Add a Phase 1.5: adapter contract. Before Phase 2/3 work begins, add a small subsection in docs/runtime-independence.md titled "Runtime adapter contract" enumerating: (a) runtime_sessions row shape, (b) terminal-state output shape, (c) harvest commit-before-DONE rule, (d) CCGram-sole-poller rule, (e) --settings settings-worker.json rule for any long-running claude invocation, (f) worktree-pool slot anchoring rule, (g) Telegram outbound = notify.py only.
Rewrite Phase 3 Gemini-CLI bullet to reflect already-deprecating-2026-06-18 status (obs 1721 already retired it from persistent_luci). Move it from "future fallback plan" to "active migration."
Promote runtime-profile lint from Phase 4 audit task to a continuous gate: add an entry to Phase 1 marking audit_task_runtime_profiles.py --lint as the smoke test the control room exposes.
Add Claude Code as named runtime. In the Phase 1 inventory, separate "Claude Code (the CLI binary)" from "claude_anthropic (a profile of that binary)" — they are different abstractions.
Add to Phase 1 the explicit Atlas-signoff ticket for the reverse link from runtime-architecture-refresh.md.
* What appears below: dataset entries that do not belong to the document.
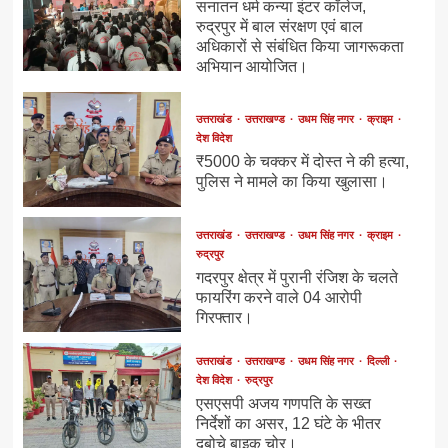
सनातन धर्म कन्या इंटर कॉलेज,
रुद्रपुर में बाल संरक्षण एवं बाल
अधिकारों से संबंधित किया जागरूकता
अभियान आयोजित।
उत्तराखंड
उत्तराखण्ड
उधम सिंह नगर
क्राइम
देश विदेश
₹5000 के चक्कर में दोस्त ने की हत्या,
पुलिस ने मामले का किया खुलासा।
उत्तराखंड
उत्तराखण्ड
उधम सिंह नगर
क्राइम
रुद्रपुर
गदरपुर क्षेत्र में पुरानी रंजिश के चलते
फायरिंग करने वाले 04 आरोपी
गिरफ्तार।
उत्तराखंड
उत्तराखण्ड
उधम सिंह नगर
दिल्ली
देश विदेश
रुद्रपुर
एसएसपी अजय गणपति के सख्त
निर्देशों का असर, 12 घंटे के भीतर
दबोचे बाइक चोर।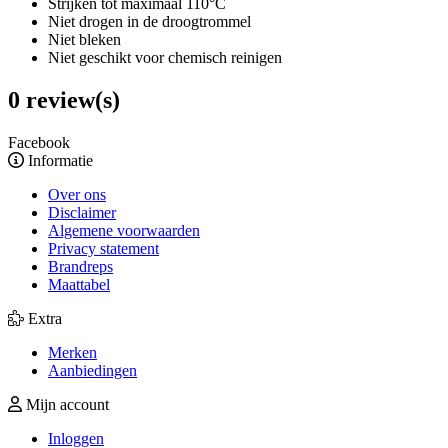
Strijken tot maximaal 110°C
Niet drogen in de droogtrommel
Niet bleken
Niet geschikt voor chemisch reinigen
0 review(s)
Facebook
Informatie
Over ons
Disclaimer
Algemene voorwaarden
Privacy statement
Brandreps
Maattabel
Extra
Merken
Aanbiedingen
Mijn account
Inloggen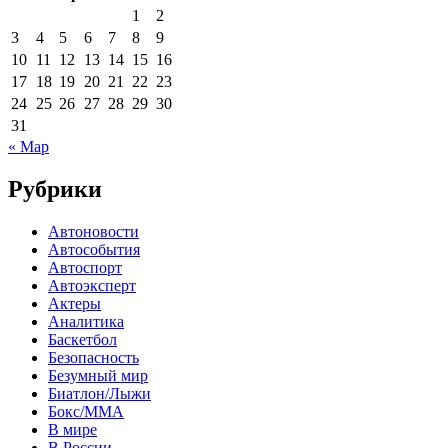
1
2
3
4
5
6
7
8
9
10
11
12
13
14
15
16
17
18
19
20
21
22
23
24
25
26
27
28
29
30
31
« Мар
Рубрики
Автоновости
Автособытия
Автоспорт
Автоэксперт
Актеры
Аналитика
Баскетбол
Безопасность
Безумный мир
Биатлон/Лыжи
Бокс/MMA
В мире
В России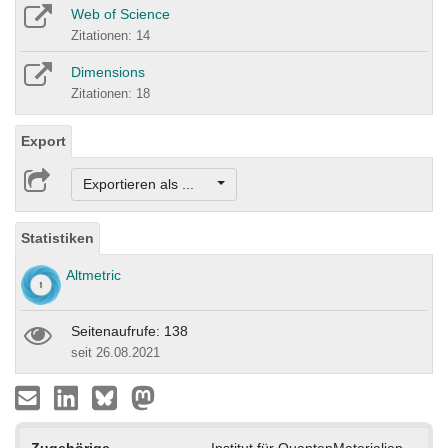
Web of Science
Zitationen: 14
Dimensions
Zitationen: 18
Export
Exportieren als ...
Statistiken
Altmetric
Seitenaufrufe: 138
seit 26.08.2021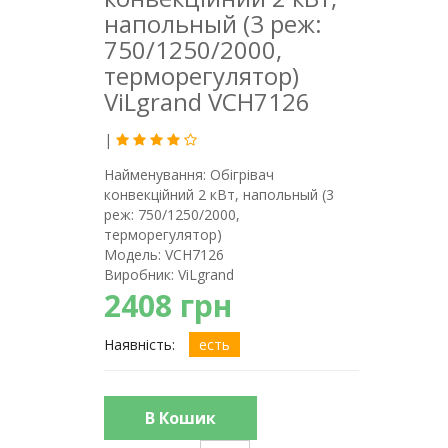
напольный (3 реж:
750/1250/2000,
терморегулятор)
ViLgrand VCH7126
|
Найменування:
Обігрівач
конвекційний 2 кВт, напольный (3
реж: 750/1250/2000,
терморегулятор)
Модель:
VCH7126
Виробник:
ViLgrand
2408 грн
Наявність:
есть
В Кошик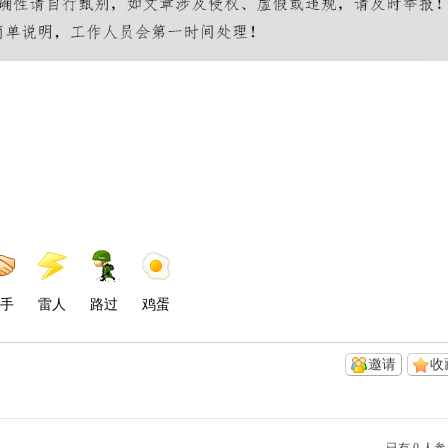
手
雷人
路过
鸡蛋
邀请
收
Don't carry it as a deferred bullet — make it a tracked sub-task with the same MC-3898 parent.
Add a CAPABILITIES.md entry for the control room itself so it's discoverable via the always-injected manifest. (Not just a link from the plan — an entry in the table.)
Strengthen open-decision wording. "Should the control room live in ~/workspace/agent-control-room/?" — current state in ~/workspace/ is consistent with the rest of Luci's home; reword from open question to ratified default unless Elmar contradicts.
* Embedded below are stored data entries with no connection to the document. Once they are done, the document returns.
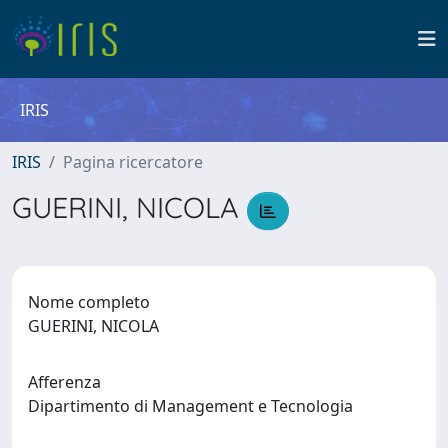
IRIS
IRIS
Pagina ricercatore
GUERINI, NICOLA
Nome completo
GUERINI, NICOLA
Afferenza
Dipartimento di Management e Tecnologia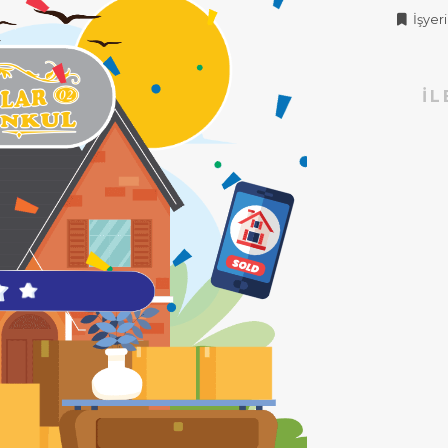
İşyeri 
İL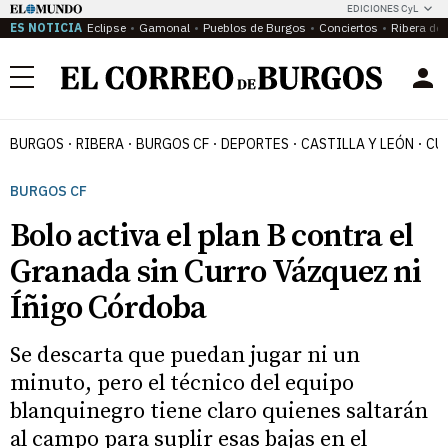
EDICIONES CyL
ES NOTICIA
Eclipse
Gamonal
Pueblos de Burgos
Conciertos
Ribera del
Menú
BURGOS
RIBERA
BURGOS CF
DEPORTES
CASTILLA Y LEÓN
CU
BURGOS CF
Bolo activa el plan B contra el
Granada sin Curro Vázquez ni
Íñigo Córdoba
Se descarta que puedan jugar ni un
minuto, pero el técnico del equipo
blanquinegro tiene claro quienes saltarán
al campo para suplir esas bajas en el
Add a "validity-window" header to both governance docs: "Valid as of ; re-check against runtime-architecture-refresh.md and scheduler.py PROFILE_PROVIDER on or before ." Forces drift detection.
Cross-link ~/.claude/rules/agent-recovery-and-loop-discipline.md from runtime-independence.md so terminal-state contract is reachable from the governance layer.
Fix one wording risk in line 165: "no code edits for direct API profiles" — actually direct_anthropic_sdk could in principle edit files if the script does it. The real constraint is "direct API profiles MUST declare direct_* runtime_profile and MUST NOT be assigned tasks routed through the claude CLI dispatcher's tool/file-edit assumptions." Tighten or it misleads adapter authors.

11. Final recommendation

Proceed with amendments.

The plan's direction is correct and Phase 1 work is real. The amendments are mostly about making implicit contracts explicit — adapter contract, Claude-Code-as-runtime naming, Gemini-CLI status update, CCGram invariant promotion, Atlas reverse-link as a tracked sub-task, and CAPABILITIES.md entry for the control room itself. None require redesign; all should land before Phase 2 begins so the inventory work doesn't bake in ambiguity. Do not start Phase 4 (model/cost routing) until Phase 3 inventory + adapter contract are explicit, otherwise the routing decisions land on a registry that doesn't fully define what it's routing.